THE PROBLEM ▸ Line by line, check the data for the string "CrtYd" and state how many lines have it, nothing more.
(SOURCE DATA Opens)
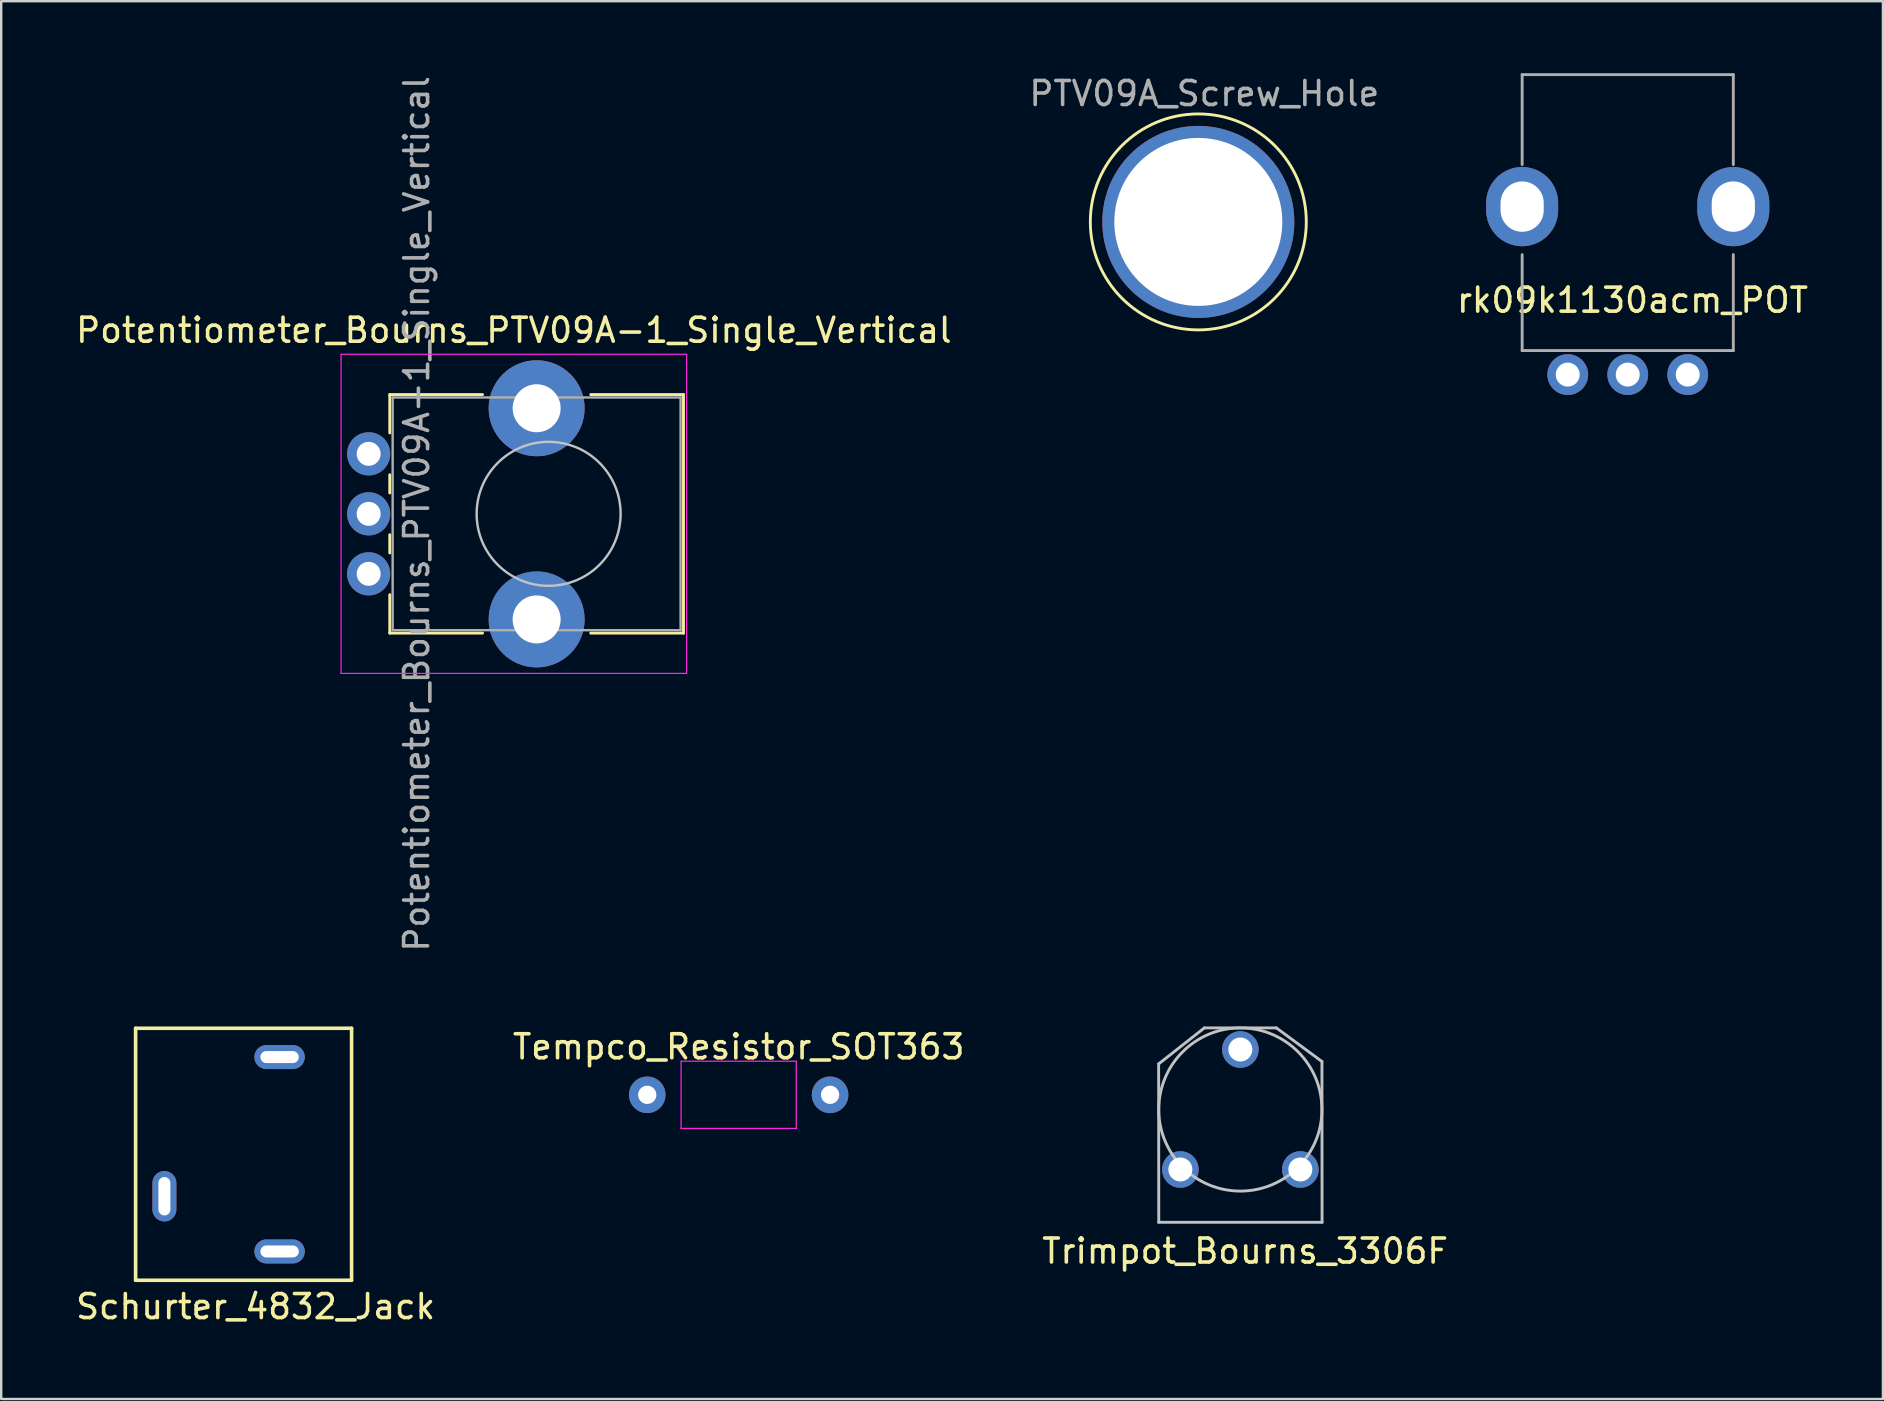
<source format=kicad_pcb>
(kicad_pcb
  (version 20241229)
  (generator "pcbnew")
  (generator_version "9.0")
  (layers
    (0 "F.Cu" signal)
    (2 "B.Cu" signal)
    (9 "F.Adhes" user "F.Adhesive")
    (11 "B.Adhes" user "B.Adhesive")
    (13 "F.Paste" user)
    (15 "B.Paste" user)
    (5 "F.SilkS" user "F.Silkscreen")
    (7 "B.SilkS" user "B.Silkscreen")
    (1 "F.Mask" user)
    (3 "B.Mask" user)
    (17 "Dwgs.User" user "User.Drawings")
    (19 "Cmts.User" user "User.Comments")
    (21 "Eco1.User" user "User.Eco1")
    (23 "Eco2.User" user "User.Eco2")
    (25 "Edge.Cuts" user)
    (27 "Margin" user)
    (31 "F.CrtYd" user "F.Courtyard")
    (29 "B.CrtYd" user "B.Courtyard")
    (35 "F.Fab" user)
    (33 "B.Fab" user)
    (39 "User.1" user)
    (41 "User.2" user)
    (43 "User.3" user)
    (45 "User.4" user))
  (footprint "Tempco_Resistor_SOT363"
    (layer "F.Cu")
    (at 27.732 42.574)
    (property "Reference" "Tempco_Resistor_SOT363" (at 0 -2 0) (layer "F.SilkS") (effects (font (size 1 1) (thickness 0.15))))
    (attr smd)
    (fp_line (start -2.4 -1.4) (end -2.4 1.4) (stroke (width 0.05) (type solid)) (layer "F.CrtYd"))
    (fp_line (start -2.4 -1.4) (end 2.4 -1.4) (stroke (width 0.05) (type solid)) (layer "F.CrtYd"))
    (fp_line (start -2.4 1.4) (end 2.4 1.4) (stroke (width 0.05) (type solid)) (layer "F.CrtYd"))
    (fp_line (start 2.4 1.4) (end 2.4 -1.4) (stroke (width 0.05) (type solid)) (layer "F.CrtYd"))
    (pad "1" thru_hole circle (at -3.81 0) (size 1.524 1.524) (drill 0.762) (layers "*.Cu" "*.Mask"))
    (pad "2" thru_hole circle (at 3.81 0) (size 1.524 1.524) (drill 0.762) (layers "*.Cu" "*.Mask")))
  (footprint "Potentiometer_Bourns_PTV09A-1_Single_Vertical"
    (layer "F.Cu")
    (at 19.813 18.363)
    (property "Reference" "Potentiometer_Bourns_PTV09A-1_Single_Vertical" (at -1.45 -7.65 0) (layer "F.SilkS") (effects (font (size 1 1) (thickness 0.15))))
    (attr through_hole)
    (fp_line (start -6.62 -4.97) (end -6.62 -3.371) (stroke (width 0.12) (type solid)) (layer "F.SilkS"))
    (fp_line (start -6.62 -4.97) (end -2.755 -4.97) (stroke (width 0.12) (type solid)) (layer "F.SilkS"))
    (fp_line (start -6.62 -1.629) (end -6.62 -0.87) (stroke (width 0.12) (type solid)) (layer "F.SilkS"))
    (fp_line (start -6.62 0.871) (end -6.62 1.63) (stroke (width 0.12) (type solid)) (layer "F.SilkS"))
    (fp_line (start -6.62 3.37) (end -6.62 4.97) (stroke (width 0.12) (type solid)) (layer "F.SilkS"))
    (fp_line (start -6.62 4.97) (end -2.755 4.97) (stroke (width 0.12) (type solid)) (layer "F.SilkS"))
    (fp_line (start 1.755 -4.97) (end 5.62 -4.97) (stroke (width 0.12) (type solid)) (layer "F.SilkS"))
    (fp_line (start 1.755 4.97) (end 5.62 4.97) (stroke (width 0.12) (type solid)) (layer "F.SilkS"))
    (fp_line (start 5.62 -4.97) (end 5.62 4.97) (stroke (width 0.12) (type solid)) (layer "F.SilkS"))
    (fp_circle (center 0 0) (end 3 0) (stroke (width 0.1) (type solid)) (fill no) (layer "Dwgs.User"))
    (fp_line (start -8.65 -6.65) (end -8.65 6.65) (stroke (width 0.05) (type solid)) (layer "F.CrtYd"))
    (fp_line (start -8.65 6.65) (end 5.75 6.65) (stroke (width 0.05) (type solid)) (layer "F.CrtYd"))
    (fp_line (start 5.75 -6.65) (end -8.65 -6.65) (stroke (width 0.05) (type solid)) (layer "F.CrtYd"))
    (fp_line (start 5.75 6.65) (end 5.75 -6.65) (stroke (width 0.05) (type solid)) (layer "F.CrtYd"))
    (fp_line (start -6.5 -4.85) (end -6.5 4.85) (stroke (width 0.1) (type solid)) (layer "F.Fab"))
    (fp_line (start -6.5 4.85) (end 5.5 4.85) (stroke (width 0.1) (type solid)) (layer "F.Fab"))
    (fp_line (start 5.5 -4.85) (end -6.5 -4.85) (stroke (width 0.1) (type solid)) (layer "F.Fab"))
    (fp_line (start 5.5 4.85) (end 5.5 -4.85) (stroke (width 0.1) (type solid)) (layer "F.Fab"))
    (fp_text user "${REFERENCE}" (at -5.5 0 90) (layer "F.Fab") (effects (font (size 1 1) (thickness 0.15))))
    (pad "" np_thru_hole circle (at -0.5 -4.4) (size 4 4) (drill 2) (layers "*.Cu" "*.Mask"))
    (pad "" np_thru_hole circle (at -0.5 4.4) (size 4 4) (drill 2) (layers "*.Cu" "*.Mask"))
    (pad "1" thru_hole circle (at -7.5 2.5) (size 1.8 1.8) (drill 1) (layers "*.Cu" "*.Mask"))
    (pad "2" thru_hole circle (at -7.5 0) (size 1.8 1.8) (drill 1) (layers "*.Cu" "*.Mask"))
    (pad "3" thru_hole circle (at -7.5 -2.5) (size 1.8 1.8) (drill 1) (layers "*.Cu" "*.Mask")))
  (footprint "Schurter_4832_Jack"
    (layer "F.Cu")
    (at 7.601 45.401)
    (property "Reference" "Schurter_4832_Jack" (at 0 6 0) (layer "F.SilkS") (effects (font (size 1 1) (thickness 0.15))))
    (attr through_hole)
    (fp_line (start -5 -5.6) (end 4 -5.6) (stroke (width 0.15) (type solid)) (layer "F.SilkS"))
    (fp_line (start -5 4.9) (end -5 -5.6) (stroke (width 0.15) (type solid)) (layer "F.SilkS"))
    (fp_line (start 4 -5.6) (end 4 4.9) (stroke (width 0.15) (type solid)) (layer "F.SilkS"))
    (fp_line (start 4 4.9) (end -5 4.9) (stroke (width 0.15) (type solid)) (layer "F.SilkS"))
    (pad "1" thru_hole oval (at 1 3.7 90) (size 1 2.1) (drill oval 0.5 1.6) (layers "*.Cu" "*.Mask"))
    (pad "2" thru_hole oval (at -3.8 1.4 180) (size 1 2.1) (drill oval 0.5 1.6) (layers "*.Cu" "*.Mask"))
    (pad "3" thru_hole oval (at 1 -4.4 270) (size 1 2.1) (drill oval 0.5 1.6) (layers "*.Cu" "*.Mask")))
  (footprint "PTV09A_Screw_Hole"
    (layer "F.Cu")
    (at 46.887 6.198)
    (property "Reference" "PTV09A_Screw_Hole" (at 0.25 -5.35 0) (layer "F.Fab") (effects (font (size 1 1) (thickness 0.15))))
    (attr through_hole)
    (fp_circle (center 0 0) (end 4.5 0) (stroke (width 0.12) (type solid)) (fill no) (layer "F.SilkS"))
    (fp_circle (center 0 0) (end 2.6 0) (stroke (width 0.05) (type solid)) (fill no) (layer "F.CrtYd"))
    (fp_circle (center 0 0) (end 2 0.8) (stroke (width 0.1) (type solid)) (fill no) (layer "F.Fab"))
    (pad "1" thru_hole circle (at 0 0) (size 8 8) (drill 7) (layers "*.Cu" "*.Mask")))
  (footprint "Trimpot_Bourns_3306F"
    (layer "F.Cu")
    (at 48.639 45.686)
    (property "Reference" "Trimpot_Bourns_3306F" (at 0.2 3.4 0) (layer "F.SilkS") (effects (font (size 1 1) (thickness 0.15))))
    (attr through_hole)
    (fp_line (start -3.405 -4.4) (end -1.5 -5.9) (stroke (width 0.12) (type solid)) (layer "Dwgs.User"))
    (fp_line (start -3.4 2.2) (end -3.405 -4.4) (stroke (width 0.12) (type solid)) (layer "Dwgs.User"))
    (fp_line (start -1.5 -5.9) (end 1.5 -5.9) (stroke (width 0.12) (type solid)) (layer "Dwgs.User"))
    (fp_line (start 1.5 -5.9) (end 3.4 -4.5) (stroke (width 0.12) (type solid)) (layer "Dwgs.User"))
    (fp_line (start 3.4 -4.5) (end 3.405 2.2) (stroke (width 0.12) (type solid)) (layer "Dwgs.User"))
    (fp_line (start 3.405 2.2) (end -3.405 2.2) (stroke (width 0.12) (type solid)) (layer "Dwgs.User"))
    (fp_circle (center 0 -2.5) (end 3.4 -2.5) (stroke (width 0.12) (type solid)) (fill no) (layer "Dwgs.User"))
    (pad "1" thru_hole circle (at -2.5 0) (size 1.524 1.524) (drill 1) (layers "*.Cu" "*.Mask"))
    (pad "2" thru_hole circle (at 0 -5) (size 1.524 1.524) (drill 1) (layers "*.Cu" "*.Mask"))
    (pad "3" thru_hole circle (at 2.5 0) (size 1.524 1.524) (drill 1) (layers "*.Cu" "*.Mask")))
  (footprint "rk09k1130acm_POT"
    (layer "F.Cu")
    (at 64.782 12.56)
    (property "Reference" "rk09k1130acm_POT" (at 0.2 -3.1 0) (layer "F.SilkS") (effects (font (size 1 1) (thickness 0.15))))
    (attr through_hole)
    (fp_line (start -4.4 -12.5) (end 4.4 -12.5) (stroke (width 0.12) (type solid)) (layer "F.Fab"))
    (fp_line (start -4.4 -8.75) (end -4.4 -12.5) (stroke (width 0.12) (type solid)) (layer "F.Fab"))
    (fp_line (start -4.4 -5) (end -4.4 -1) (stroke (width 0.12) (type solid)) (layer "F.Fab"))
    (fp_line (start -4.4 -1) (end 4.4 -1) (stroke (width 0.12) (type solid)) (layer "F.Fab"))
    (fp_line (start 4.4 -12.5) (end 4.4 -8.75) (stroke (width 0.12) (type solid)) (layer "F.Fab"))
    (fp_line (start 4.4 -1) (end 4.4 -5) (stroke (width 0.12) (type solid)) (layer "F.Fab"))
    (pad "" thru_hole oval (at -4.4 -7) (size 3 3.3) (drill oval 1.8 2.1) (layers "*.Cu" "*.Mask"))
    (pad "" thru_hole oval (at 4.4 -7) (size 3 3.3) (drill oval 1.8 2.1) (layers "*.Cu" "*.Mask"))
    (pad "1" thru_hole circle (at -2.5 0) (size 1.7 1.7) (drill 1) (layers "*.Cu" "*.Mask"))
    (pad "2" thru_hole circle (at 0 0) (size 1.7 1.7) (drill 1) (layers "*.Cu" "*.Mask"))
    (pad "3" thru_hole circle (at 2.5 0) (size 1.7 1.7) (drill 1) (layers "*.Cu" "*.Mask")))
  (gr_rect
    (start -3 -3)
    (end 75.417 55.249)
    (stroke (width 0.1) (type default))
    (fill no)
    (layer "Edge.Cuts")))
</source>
(SOURCE DATA Closes)
TASK RESPONSE ▸ 11